Overall, we see that this should be relatively straightforward!

When calling `state = eqx.nn.State(model)`, then the model PyTree is iterated over, and any stateful layers store their initial states in the resulting `state` object. The `state` object is itself also a PyTree, so it can just be passed around in the usual way.

In this example, `state` will store the running statistics for `BatchNorm`, and U-V power iterations for `SpectralNorm`.
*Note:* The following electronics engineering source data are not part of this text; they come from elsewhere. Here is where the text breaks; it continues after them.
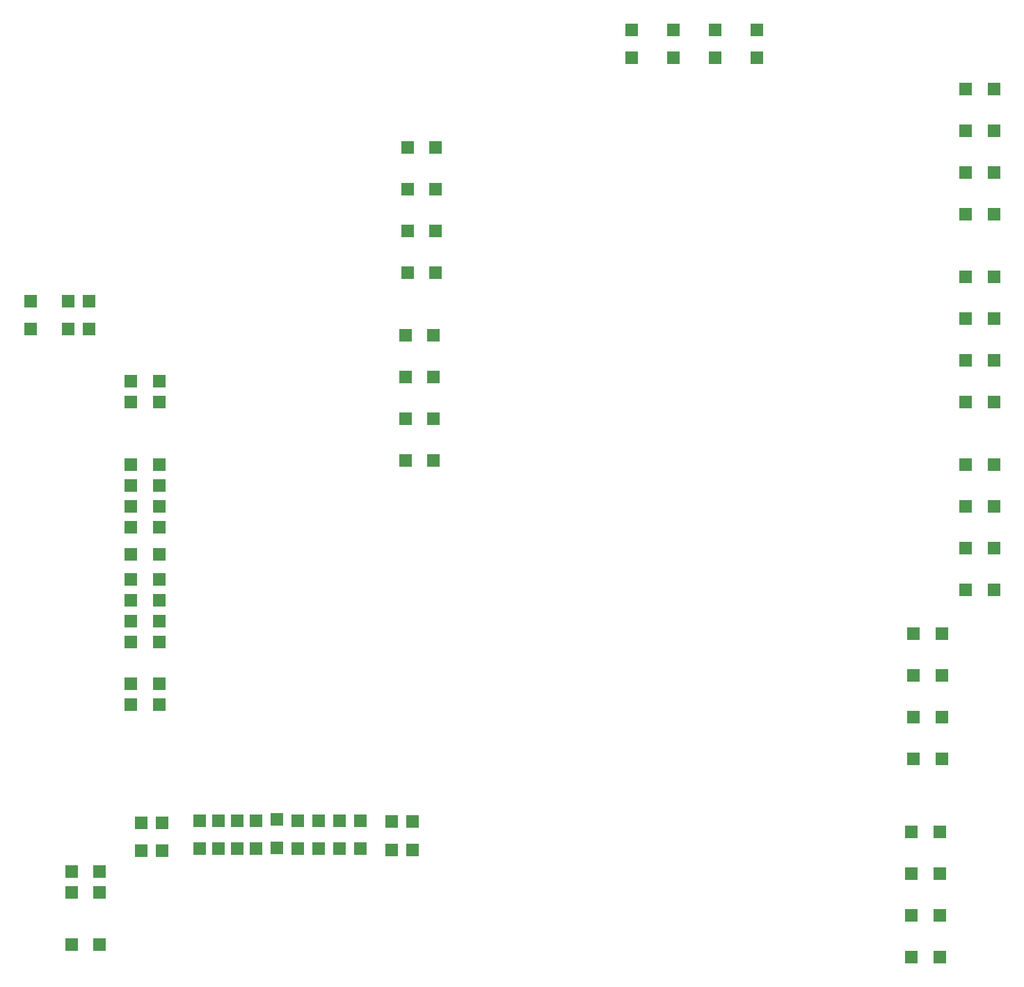
<source format=gtp>
G04*
G04 #@! TF.GenerationSoftware,Altium Limited,Altium Designer,25.1.2 (22)*
G04*
G04 Layer_Color=8421504*
%FSLAX44Y44*%
%MOMM*%
G71*
G04*
G04 #@! TF.SameCoordinates,0FC80BA3-B051-4539-9073-6837C8DE60D5*
G04*
G04*
G04 #@! TF.FilePolarity,Positive*
G04*
G01*
G75*
%ADD15R,1.5240X1.5240*%
%ADD16R,1.5240X1.5240*%
D15*
X355600Y304800D02*
D03*
X321310D02*
D03*
X355600Y393700D02*
D03*
X321310D02*
D03*
X355600Y368300D02*
D03*
X321310D02*
D03*
X393700Y965200D02*
D03*
X427990D02*
D03*
X393700Y990600D02*
D03*
X427990D02*
D03*
X393700Y596900D02*
D03*
X427990D02*
D03*
X393700Y622300D02*
D03*
X427990D02*
D03*
X393700Y889000D02*
D03*
X427990D02*
D03*
X393700Y863600D02*
D03*
X427990D02*
D03*
X393700Y838200D02*
D03*
X427990D02*
D03*
X393700Y812800D02*
D03*
X427990D02*
D03*
X393700Y749300D02*
D03*
X427990D02*
D03*
X393700Y723900D02*
D03*
X427990D02*
D03*
X393700Y698500D02*
D03*
X427990D02*
D03*
X393700Y673100D02*
D03*
X427990D02*
D03*
X393700Y779780D02*
D03*
X427990D02*
D03*
X1377950Y289560D02*
D03*
X1343660D02*
D03*
X1377950Y340360D02*
D03*
X1343660D02*
D03*
X1377950Y391160D02*
D03*
X1343660D02*
D03*
X1377950Y441960D02*
D03*
X1343660D02*
D03*
X1380490Y530860D02*
D03*
X1346200D02*
D03*
X1380490Y581660D02*
D03*
X1346200D02*
D03*
X1380490Y632460D02*
D03*
X1346200D02*
D03*
X1380490Y683260D02*
D03*
X1346200D02*
D03*
X730250Y1275080D02*
D03*
X764540D02*
D03*
X730250Y1224280D02*
D03*
X764540D02*
D03*
X730250Y1173480D02*
D03*
X764540D02*
D03*
X730250Y1122680D02*
D03*
X764540D02*
D03*
X727710Y1046480D02*
D03*
X762000D02*
D03*
X727710Y995680D02*
D03*
X762000D02*
D03*
X727710Y944880D02*
D03*
X762000D02*
D03*
X727710Y894080D02*
D03*
X762000D02*
D03*
X1409700Y1346200D02*
D03*
X1443990D02*
D03*
X1409700Y1295400D02*
D03*
X1443990D02*
D03*
X1409700Y1244600D02*
D03*
X1443990D02*
D03*
X1409700Y1193800D02*
D03*
X1443990D02*
D03*
X1409700Y1117600D02*
D03*
X1443990D02*
D03*
X1409700Y1066800D02*
D03*
X1443990D02*
D03*
X1409700Y1016000D02*
D03*
X1443990D02*
D03*
X1409700Y965200D02*
D03*
X1443990D02*
D03*
X1409700Y889000D02*
D03*
X1443990D02*
D03*
X1409700Y838200D02*
D03*
X1443990D02*
D03*
X1409700Y787400D02*
D03*
X1443990D02*
D03*
X1409700Y736600D02*
D03*
X1443990D02*
D03*
D16*
X431800Y419100D02*
D03*
Y453390D02*
D03*
X406400Y419100D02*
D03*
Y453390D02*
D03*
X736600Y420370D02*
D03*
Y454660D02*
D03*
X711200Y420370D02*
D03*
Y454660D02*
D03*
X477520Y421640D02*
D03*
Y455930D02*
D03*
X500380Y421640D02*
D03*
Y455930D02*
D03*
X523240Y421640D02*
D03*
Y455930D02*
D03*
X546100Y421640D02*
D03*
Y455930D02*
D03*
X596900Y421640D02*
D03*
Y455930D02*
D03*
X622300Y421640D02*
D03*
Y455930D02*
D03*
X647700Y421640D02*
D03*
Y455930D02*
D03*
X673100Y421640D02*
D03*
Y455930D02*
D03*
X271780Y1054100D02*
D03*
Y1088390D02*
D03*
X342900Y1054100D02*
D03*
Y1088390D02*
D03*
X317500Y1054100D02*
D03*
Y1088390D02*
D03*
X571500Y422910D02*
D03*
Y457200D02*
D03*
X1003300Y1384300D02*
D03*
Y1418590D02*
D03*
X1054100Y1384300D02*
D03*
Y1418590D02*
D03*
X1104900Y1384300D02*
D03*
Y1418590D02*
D03*
X1155700Y1384300D02*
D03*
Y1418590D02*
D03*
M02*

</source>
Subsequently, we just need to thread the `state` object in-and-out of every call. Each time a new state object is returned. (And the old state object should not be reused.)

Finally, let's use our trained model to perform inference:

In [5]:
inference_model = eqx.nn.inference_mode(model)
inference_model = eqx.Partial(inference_model, state=state)


@eqx.filter_jit
def evaluate(model, xs):
    # discard state
    out, _ = jax.vmap(model)(xs)
    return out


test_dataset_size = 5
test_xs = jr.normal(xkey2, (test_dataset_size, 3))
pred_test_ys = evaluate(inference_model, test_xs)

Here, we don't need the updated state object that is output, so we just discard it.

(Also, don't forget to set the `inference` flags.)